#### INFORMATION GIVEN

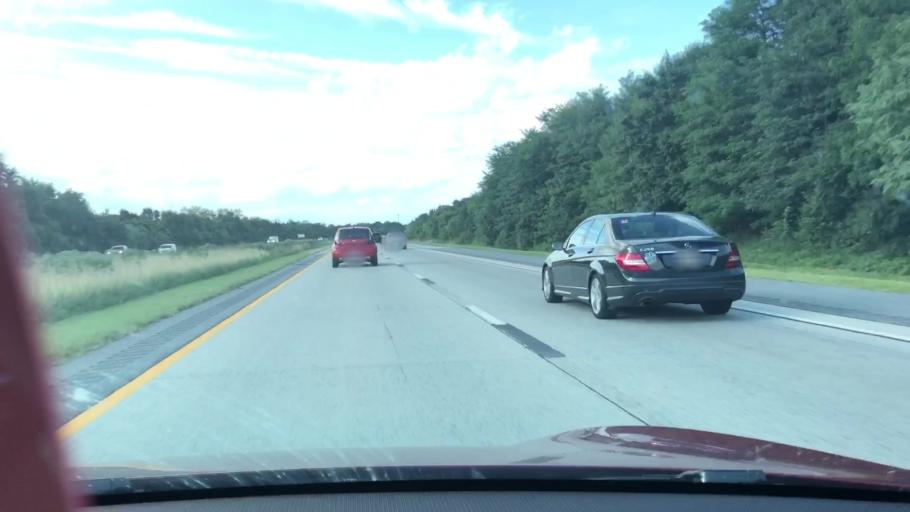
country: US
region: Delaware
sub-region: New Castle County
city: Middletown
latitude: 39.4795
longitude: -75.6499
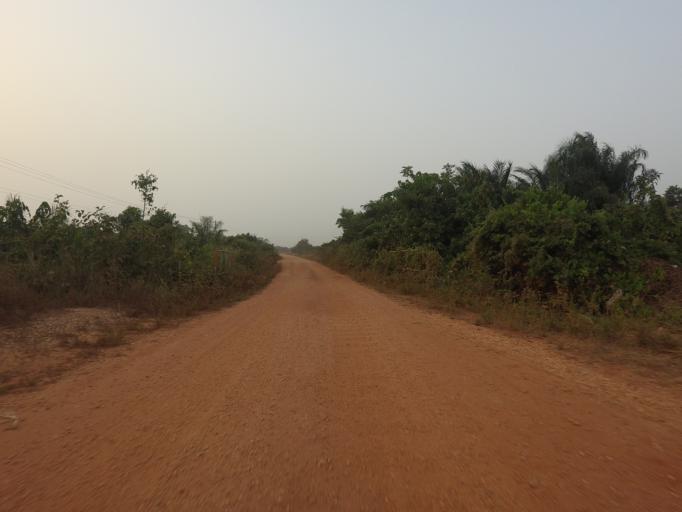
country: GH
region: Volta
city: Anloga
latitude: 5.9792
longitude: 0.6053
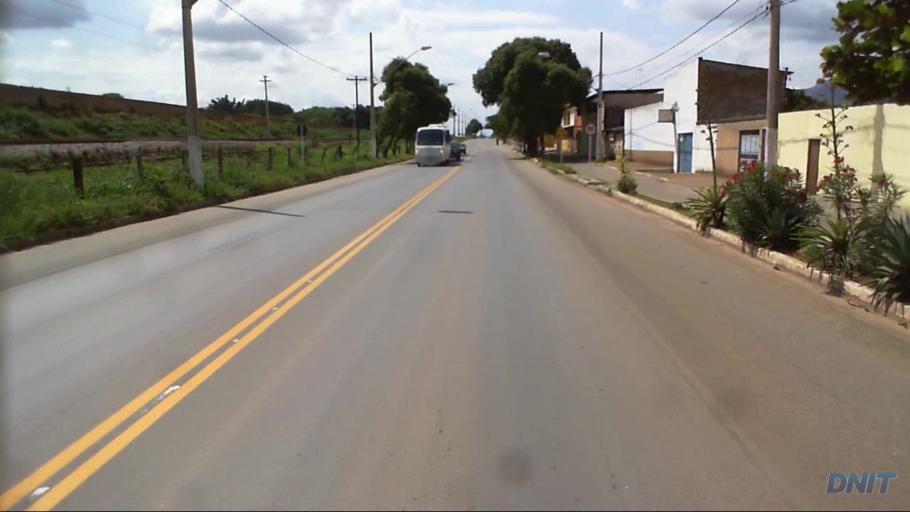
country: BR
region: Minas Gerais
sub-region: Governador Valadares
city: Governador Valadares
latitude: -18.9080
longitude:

########
#### INFORMATION GIVEN

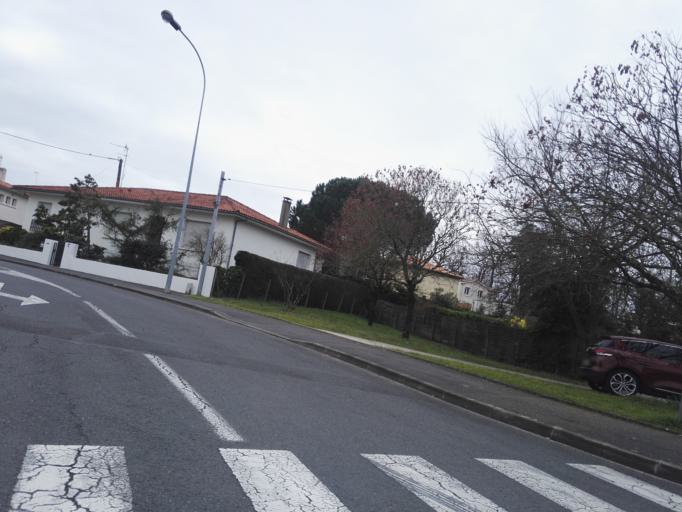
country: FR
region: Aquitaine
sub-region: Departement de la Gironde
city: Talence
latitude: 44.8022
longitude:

########

> **BRIEF**: Reproduce the material from the line with "region: Delaware" up to and including the line with "latitude: -18.9080", replacing "city" with "locality" and leaving everything else unchanged. Omit the pictures from your answer.

> **TASK SOLUTION**:
region: Delaware
sub-region: New Castle County
locality: Middletown
latitude: 39.4795
longitude: -75.6499
country: GH
region: Volta
locality: Anloga
latitude: 5.9792
longitude: 0.6053
country: BR
region: Minas Gerais
sub-region: Governador Valadares
locality: Governador Valadares
latitude: -18.9080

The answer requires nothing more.